A few months ago Ra-Ra’s school sent home a little story for us to read to help reinforce what they had been learning about positive mental health in children. It is called “Unique the Unicorn”; they wanted us to read it as a bedtime story and ask her what she thought made each family member special. I have included the story in case you wondered what it was.
Unique was a unicorn with a rainbow mane,
An unusual creature, with an unusual name.
A bright, flowing tail and a golden horn,
Set this animal apart from the norm.
But it wasn't just looks that set Unique apart,
This unicorn was different right from the start.
From a very young age, as a unicorn foal,
Unique had a very unusual goal.
You see, Unique was obsessed with the stars,
And Jupiter, Saturn, the Sun and Mars,
And black holes and comets and Mercury too,
And the curious craters she saw on the moon.
Learning about space made Unique feel good.
While the other creatures were eating their food,
Unique would be star-gazing, searching the night,
For unusual objects and star so bright.
Unique had a dream - to go into space,
The very first one from the unicorn race.
With lots of effort and determination,
Unique could be heading towards the space station!
The other animals all thought this quite odd,
An astronaut just isn't a unicorn's job!
But Unique was special and thought it no bother
To do something different from all of the others.
It's fine to be different - no matter what you do,
Stand out from the crowd and just be you.
It would simply be boring if we were all the same,
No dreams, or goals and no rainbow mane!
So Unique worked hard, studied every day,
Read about asteroids and the Milky Way.
If anyone called them an unkind word,
Unique just pretended not to have heard.
Then one day, years later, yes - you guessed it -
Unique reached for the rocket button and pressed it.
The journey into space had truly begun -
Who knew being different could be so much fun?
All creatures are different, they like different things,
Some creatures have spikes, while others have wings,
It's the same with people - so stand out from the crowd,
Be like Unique - be yourself and be proud!
Personally I thought the story/poem sucked but I’m also not 5 however Ra-Ra loved it but she is obsessed with unicorns. This to me really let’s kids know that you can be what ever you want to be when you grow up and you shouldn’t let other people dampen your spirits, rather than reinforcing positive mental health.
I’ve had very low esteem and confidence since I can remember and I worry that I am not helping instil a positive base for her mental health because mine is so poor. I know that my lack of patience is something that I have to work on when it comes to letting her know that I really am proud of her rather than pointing out what she could have done differently; I just have to remember she is 5 and has the attention span of a gnat right now.
With my Body Dysmorphia Disorder my main concern was that she was going to learn my atrocious behaviour when it comes to food and how I view my body. Hence I went to the Drs the minute it escalated for myself; she has already come home and asked if she looked fat. FAT she is a bloody twig and no child or adult should ask if their body is anything less than perfect. This is something both 00Steve and I try to reinforce by trying not to judge others on their appearance especially when the kids are around.

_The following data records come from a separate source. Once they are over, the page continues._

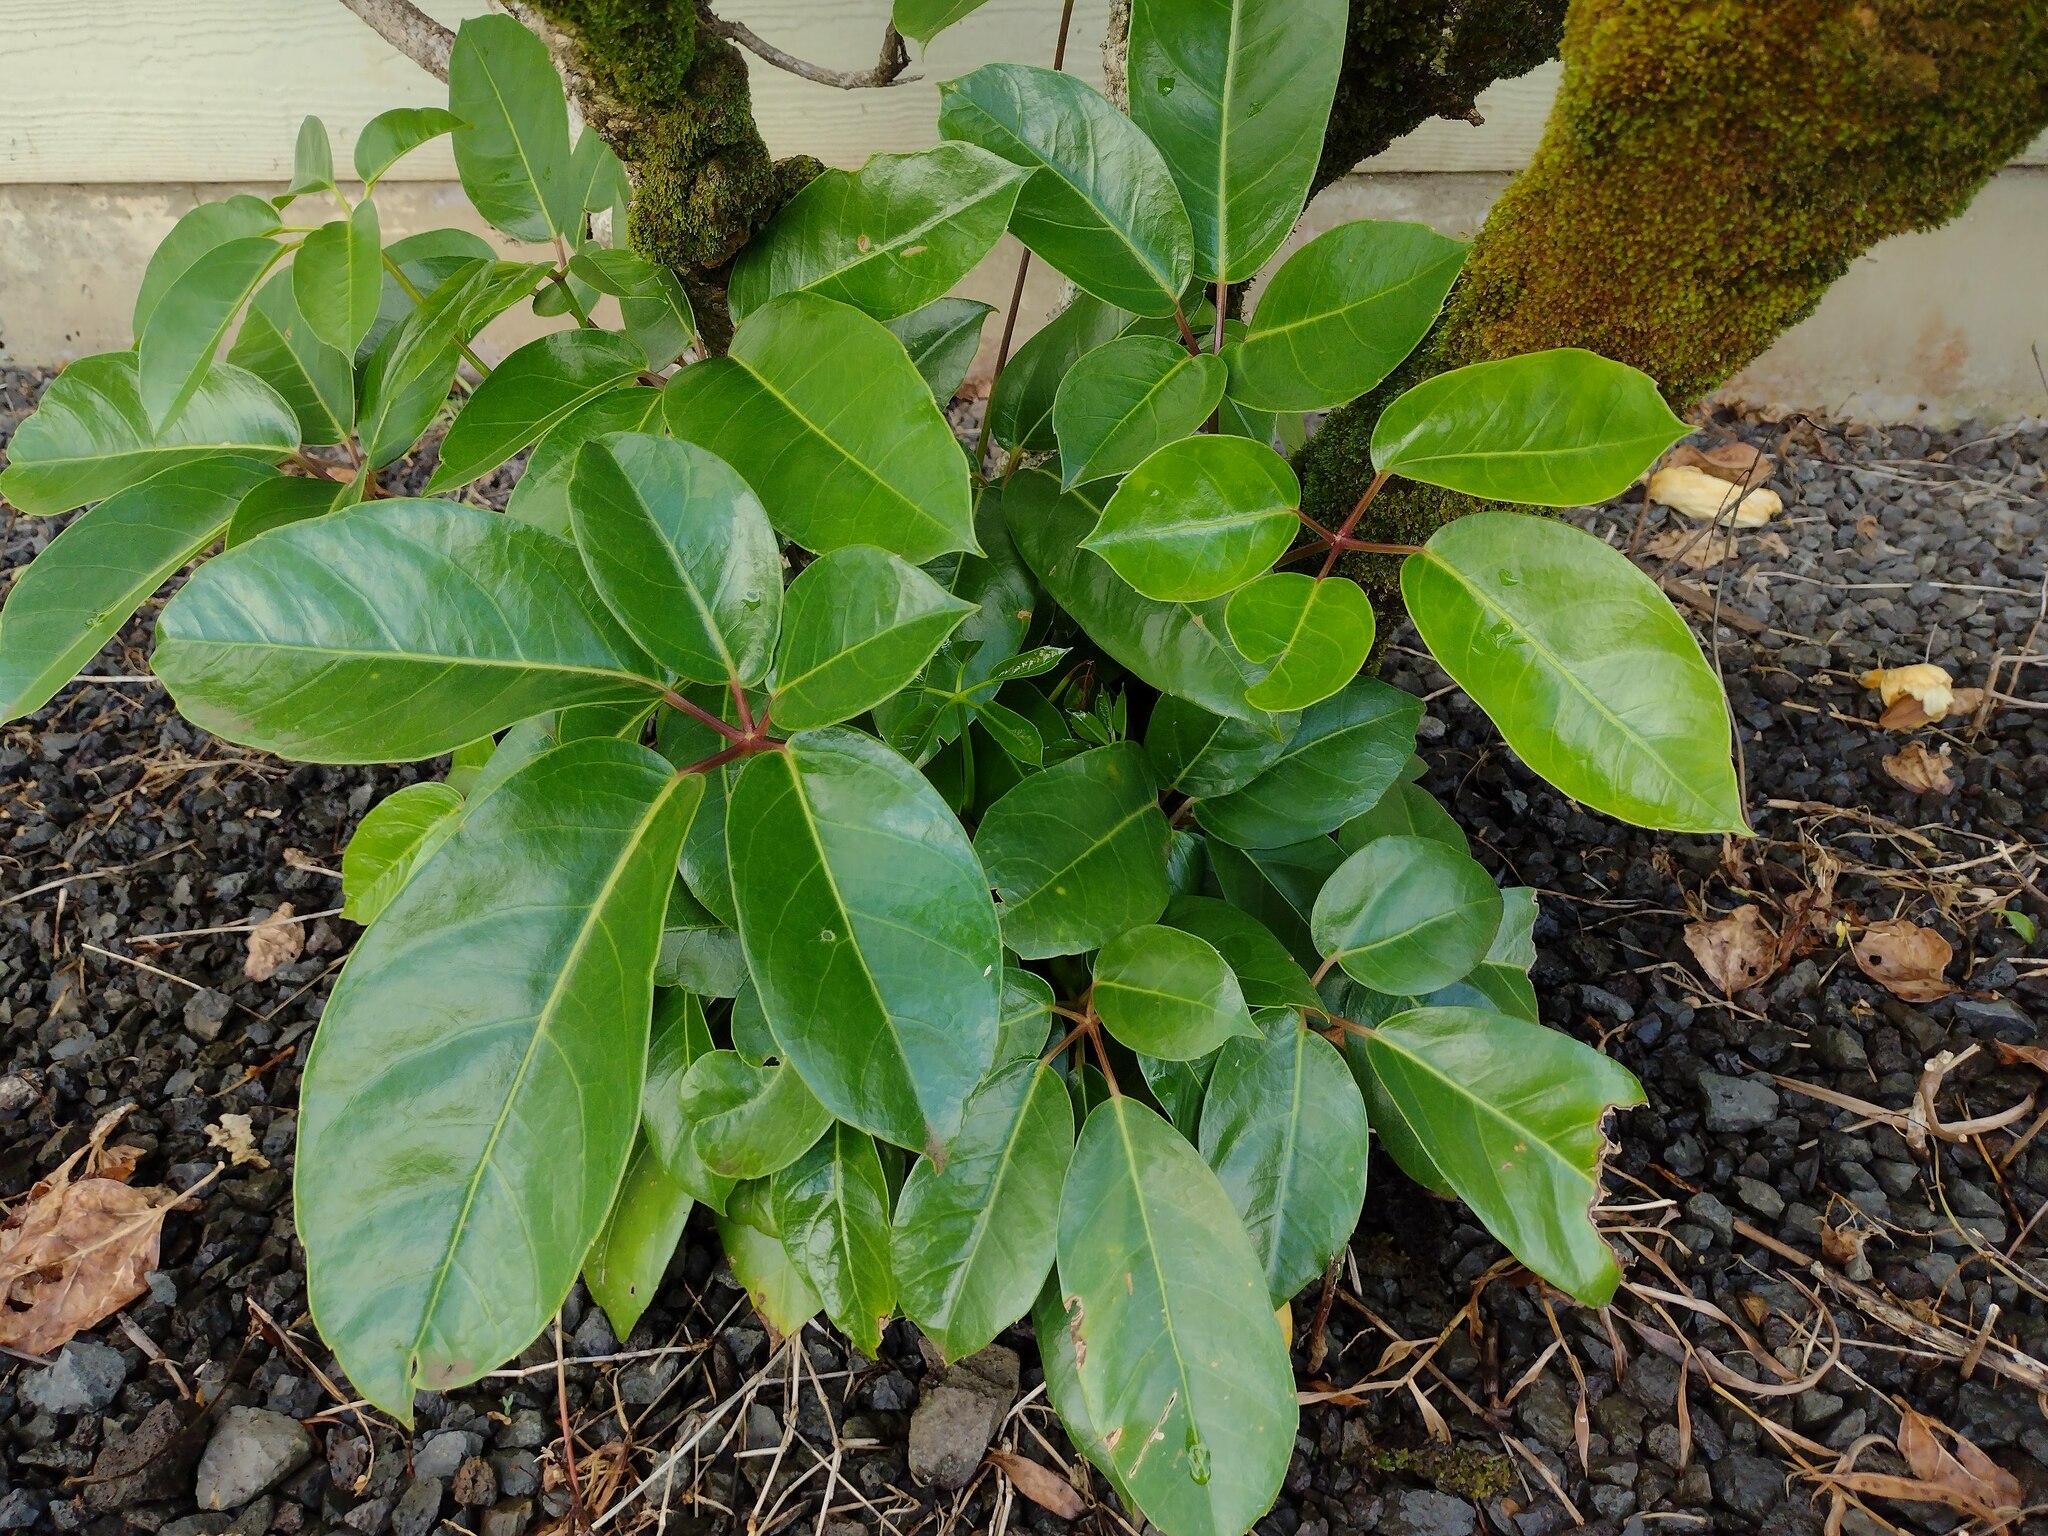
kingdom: Plantae
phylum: Tracheophyta
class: Magnoliopsida
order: Apiales
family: Araliaceae
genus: Heptapleurum
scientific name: Heptapleurum actinophyllum
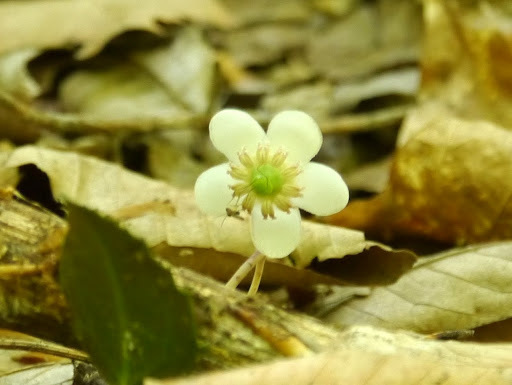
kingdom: Plantae
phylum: Tracheophyta
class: Magnoliopsida
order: Ericales
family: Ericaceae
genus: Chimaphila
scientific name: Chimaphila maculata
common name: Spotted pipsissewa
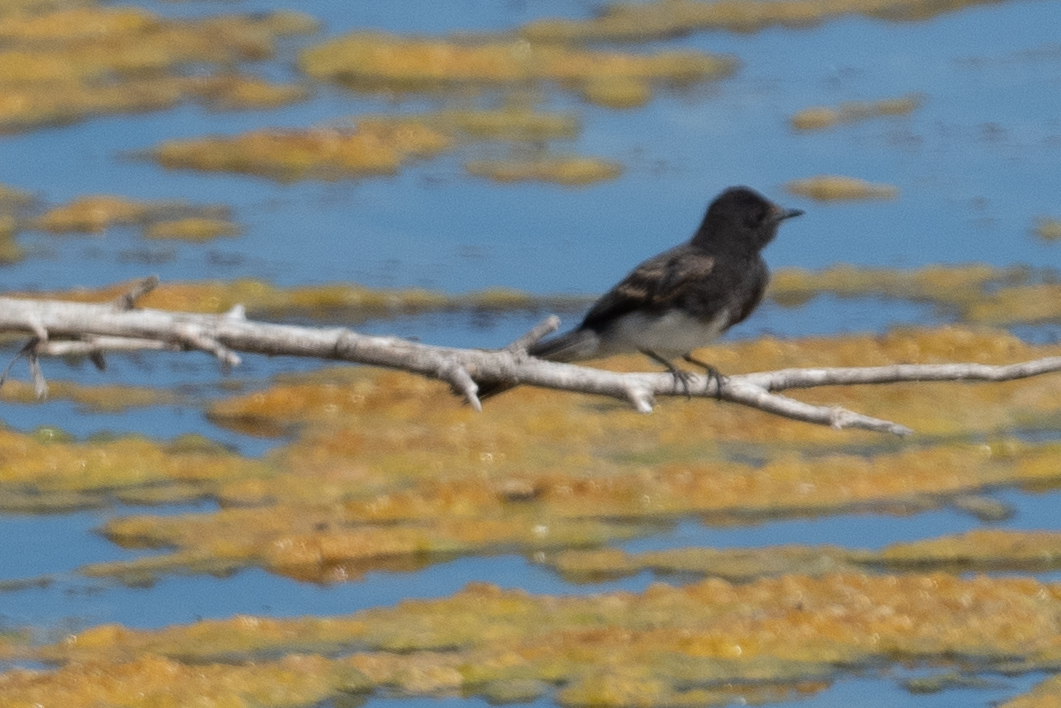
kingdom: Animalia
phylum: Chordata
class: Aves
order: Passeriformes
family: Tyrannidae
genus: Sayornis
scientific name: Sayornis nigricans
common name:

00Steve and I always said we wouldn’t say our kids were naughty BUT that they were being naughty. It may seem like the same thing but the slight change of words seriously makes the whole difference. It changes the subject from the child to the behaviour – this means the child learns the behaviour becomes the negative rather than themselves. There is a theory that if a child is told they are naughty repeatedly they believe that is just them and they use it as an excuse.
Giving children lots of love and positive encouragement is never and I repeat never a bad thing. It doesn’t cause a child being spoilt, it creates a child that knows their worth and can take pride in their accomplishments. Never letting a child know the worth of a pound and not teaching good work ethic is what creates a spoilt child.
We are hearing more and more about younger children self harming or even committing suicide and it is clear that mental health doesn’t just affect everybody but also at any age. There was an article I read recently on Facebook that spoke about how anxiety can manifest in children which you can read here. You may remember how stressed out you felt at exam time because there was so much pressure on you to do well? Just imagine how much easier you would have remembered things if you didn’t have that added pressure; probably either better or at least you would have felt more comfortable sitting the exam. I fully believe that schools and some parents need to dial down the pressure especially since you can retake exams now.
Even though I didn’t think much of the story used by my daughter’s school I am incredibly impressed that they are covering positive mental health at such a young age – most of the kids at the time were 4 years old! Looking at our own backgrounds and knowing what are strengths and weaknesses are can be beneficial to our children as is working in partnership with the other parent or other family members. For instance patience (with kids) like I said isn’t my strong suit but it 00Steve it most definitely is. So we like to think we even out and work well as a team.
What things do you think would help children foster good mental health and healthy coping techniques as they grow older?